The influenza virus spreads one person at at time.
According to the Centers for Disease Control and Prevention, an infected individual coughs, sneezes or even just talks, and airborne droplets land in the mouths and noses of other people up to 6 feet away.
Many flu forecasts are created by feeding these assumptions about how the flu spreads into a computer, a technique is known as mechanistic modeling.
The Delphi research group at Carnegie Mellon University does things a little differently. Rather than giving a computer rules to follow about how the flu spreads, the team just gives it raw data about past flu seasons.
"Instead of creating a simulation in the computer of how people infect each other, we give the computer examples of the epidemic trajectory in the past and ask it to generalize what the epidemic might be like this year," said Roni Rosenfeld, a professor of computer science at CMU and the head of the Delphi group.
The Delphi group, along with teams from other universities and research centers, submits weekly forecasts to the Centers for Disease Control as part of the Epidemic Prediction Initiative during flu season. For the last three seasons, the Delphi systems have yielded the most accurate forecasts as evaluated by the CDC.
Each forecast provides seven predictions: what week the flu will take off (onset week); what week the flu will reach its peak of infections (peak week); how high that peak will be; and what the level of circulation will be like one, two, three and four weeks in the future.
Rosenfeld explained that his group's non-mechanistic models rely on machine learning, meaning that they are designed for the computer to learn from data, as opposed to being explicitly programmed to reflect the aforementioned assumptions.
"You would expect that if you assume an explanation you believe to be true, it would help you," he said. "But the question is: to what extent is it true? Reality is always much more complicated."
The Delphi group mostly feeds their forecasting systems flu data provided to them by the CDC, but that data always reflects the state of flu circulation at some point in the past.
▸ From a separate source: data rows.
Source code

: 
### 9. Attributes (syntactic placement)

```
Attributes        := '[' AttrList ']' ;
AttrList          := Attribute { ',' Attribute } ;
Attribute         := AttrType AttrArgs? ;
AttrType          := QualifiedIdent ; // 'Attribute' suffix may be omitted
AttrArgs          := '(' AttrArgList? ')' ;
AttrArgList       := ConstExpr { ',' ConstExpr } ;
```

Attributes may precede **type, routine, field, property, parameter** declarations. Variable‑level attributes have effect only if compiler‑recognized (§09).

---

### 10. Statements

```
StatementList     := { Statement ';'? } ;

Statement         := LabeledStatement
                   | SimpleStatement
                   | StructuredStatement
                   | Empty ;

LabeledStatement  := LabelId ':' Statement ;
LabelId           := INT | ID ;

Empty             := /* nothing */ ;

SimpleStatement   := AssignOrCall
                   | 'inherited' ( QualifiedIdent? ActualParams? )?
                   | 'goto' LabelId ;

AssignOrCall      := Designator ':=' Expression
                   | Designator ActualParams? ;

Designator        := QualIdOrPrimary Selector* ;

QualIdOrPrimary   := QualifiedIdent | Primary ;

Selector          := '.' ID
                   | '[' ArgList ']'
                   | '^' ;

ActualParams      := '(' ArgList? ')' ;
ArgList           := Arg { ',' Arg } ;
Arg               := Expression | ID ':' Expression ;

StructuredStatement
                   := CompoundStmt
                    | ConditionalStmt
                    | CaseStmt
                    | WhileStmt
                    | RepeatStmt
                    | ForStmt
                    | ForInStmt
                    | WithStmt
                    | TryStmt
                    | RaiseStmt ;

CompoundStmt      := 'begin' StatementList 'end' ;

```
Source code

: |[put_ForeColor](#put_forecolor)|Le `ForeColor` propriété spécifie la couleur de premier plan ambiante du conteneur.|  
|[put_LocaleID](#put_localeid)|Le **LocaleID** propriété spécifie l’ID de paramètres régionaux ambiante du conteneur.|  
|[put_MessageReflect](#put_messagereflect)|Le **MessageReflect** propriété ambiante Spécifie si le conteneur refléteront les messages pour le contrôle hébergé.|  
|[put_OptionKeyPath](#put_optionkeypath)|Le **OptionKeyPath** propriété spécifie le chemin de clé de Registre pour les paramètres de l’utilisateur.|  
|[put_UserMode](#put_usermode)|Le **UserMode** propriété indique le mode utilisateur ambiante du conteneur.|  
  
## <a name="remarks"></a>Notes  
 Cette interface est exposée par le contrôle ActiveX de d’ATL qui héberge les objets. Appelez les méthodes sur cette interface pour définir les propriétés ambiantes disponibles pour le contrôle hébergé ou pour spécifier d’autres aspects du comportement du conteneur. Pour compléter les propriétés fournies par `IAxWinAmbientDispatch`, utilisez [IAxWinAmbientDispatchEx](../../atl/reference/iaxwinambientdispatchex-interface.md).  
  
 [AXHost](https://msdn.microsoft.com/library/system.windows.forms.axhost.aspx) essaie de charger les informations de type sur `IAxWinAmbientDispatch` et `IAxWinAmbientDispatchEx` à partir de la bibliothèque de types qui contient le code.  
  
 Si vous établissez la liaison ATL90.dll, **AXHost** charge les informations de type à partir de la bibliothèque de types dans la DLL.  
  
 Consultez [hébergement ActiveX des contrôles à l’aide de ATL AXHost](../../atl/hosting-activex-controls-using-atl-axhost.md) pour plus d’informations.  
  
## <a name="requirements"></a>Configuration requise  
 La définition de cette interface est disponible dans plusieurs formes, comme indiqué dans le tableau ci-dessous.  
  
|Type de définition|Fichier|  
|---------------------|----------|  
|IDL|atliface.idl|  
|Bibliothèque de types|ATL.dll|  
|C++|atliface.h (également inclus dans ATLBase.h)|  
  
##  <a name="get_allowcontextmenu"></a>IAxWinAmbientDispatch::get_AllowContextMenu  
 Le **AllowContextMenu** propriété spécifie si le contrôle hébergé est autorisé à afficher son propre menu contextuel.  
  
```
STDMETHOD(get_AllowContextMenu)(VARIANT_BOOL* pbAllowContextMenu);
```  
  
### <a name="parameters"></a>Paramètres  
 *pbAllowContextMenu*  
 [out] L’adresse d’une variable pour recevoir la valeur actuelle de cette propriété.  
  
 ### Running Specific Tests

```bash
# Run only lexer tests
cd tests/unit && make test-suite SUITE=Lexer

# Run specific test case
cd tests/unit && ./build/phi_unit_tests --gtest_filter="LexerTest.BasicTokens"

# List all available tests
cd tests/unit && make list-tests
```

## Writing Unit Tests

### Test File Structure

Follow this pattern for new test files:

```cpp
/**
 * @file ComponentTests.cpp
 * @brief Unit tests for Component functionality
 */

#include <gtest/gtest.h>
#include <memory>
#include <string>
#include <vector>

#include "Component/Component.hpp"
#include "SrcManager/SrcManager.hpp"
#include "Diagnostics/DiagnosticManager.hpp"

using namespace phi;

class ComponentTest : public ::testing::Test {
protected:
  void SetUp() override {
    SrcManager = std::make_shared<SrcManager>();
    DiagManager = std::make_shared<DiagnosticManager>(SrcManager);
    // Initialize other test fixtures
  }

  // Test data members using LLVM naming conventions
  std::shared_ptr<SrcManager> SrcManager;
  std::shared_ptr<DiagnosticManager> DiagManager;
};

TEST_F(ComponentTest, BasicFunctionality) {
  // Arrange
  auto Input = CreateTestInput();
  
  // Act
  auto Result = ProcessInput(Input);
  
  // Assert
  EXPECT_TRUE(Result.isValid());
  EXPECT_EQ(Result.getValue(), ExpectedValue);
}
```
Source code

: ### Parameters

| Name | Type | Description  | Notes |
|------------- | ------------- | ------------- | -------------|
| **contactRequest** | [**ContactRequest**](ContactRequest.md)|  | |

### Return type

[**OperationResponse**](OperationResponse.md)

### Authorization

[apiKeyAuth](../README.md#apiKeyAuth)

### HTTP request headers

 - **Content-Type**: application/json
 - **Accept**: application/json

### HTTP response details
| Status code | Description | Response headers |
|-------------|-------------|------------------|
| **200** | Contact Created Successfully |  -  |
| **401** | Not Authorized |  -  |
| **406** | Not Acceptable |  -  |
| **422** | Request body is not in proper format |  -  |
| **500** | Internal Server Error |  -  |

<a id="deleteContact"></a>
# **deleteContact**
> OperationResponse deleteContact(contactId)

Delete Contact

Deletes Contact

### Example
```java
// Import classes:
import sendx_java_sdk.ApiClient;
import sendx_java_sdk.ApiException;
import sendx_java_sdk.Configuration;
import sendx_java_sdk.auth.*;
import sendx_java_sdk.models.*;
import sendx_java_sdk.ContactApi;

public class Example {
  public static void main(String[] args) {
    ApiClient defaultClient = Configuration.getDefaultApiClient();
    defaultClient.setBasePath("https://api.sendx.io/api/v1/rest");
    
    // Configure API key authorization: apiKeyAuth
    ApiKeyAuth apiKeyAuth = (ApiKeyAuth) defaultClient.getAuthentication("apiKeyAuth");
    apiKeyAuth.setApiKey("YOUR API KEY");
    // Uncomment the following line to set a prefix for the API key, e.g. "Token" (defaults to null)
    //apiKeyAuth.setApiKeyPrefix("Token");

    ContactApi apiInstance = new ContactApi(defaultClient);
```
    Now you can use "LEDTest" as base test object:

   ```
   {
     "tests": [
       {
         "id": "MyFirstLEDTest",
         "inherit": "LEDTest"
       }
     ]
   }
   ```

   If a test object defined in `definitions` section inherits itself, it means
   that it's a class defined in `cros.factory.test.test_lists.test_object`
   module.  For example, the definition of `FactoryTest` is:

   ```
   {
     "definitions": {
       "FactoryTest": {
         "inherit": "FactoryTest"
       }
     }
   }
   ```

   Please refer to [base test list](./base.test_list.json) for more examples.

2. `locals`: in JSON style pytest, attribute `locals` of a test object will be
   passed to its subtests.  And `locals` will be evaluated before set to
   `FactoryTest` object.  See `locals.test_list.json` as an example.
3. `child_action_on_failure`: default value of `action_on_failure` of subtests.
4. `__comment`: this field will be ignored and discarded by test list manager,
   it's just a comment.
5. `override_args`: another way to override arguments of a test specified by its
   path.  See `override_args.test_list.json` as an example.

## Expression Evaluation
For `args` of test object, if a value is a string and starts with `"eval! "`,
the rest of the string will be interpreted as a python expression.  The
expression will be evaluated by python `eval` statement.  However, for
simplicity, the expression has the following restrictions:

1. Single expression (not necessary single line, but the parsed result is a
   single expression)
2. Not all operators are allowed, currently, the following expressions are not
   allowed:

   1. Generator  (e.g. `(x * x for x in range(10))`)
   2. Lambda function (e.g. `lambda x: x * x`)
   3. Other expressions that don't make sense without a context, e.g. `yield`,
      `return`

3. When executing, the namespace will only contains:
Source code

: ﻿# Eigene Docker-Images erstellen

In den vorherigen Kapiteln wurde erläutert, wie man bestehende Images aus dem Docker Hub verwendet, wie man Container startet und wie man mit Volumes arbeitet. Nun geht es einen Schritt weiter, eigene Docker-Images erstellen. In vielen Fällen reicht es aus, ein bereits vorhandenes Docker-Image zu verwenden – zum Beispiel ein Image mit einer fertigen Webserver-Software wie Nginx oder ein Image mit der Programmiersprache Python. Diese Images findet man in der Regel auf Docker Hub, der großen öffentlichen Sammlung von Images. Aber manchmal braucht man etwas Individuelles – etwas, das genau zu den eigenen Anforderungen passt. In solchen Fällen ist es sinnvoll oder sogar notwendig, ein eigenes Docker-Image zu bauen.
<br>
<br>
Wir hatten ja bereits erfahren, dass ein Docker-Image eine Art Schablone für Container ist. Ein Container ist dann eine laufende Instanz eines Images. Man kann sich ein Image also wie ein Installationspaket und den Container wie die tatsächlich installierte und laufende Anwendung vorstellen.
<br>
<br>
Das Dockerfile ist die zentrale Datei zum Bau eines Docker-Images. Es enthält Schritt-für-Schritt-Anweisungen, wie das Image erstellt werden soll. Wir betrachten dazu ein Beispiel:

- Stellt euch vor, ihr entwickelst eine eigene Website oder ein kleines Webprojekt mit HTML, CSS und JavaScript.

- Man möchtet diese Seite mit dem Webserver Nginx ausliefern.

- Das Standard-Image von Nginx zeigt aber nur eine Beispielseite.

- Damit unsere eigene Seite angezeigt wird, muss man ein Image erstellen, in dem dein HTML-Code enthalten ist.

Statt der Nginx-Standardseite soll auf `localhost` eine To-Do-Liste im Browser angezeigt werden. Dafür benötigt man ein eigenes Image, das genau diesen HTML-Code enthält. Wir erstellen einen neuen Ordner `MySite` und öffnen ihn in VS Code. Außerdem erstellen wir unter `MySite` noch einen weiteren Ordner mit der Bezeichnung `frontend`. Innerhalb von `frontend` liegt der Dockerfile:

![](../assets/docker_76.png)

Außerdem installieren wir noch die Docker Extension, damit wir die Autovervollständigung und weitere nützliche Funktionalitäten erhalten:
They also incorporate data from the internet, like how often people are tweeting about the flu or searching about it on Google. Rosenfeld said that these factors are strongly correlated to how many people actually have the flu in real time, which is important to consider when making predictions about the future.
"Before you can forecast, you have to 'now' cast," said Rosenfeld.
The CDC uses results from the forecasts to coordinate the timing of information and vaccination campaigns.
For now, forecast submissions to the Epidemic Prediction Initiative are created for 10 geographical regions that span the United States. For instance, Pennsylvania is part of the mid-Atlantic region, which also includes Delaware, Washington D.C., Maryland, Virginia and West Virginia.
"These are useful to CDC because this is the level at which they make their decisions. But to other actors and stakeholders, it would be more useful to have more geographically focused information, such as: when will the flu peak in Pittsburgh?" said Rosenfeld.
Rosenfeld said he wants to narrow future forecasts to the city level and produce them on a daily basis, although he said both would be a challenge in terms of collecting enough data to make accurate predictions.
Submissions to this year's Epidemic Prediction Initiative will begin in November.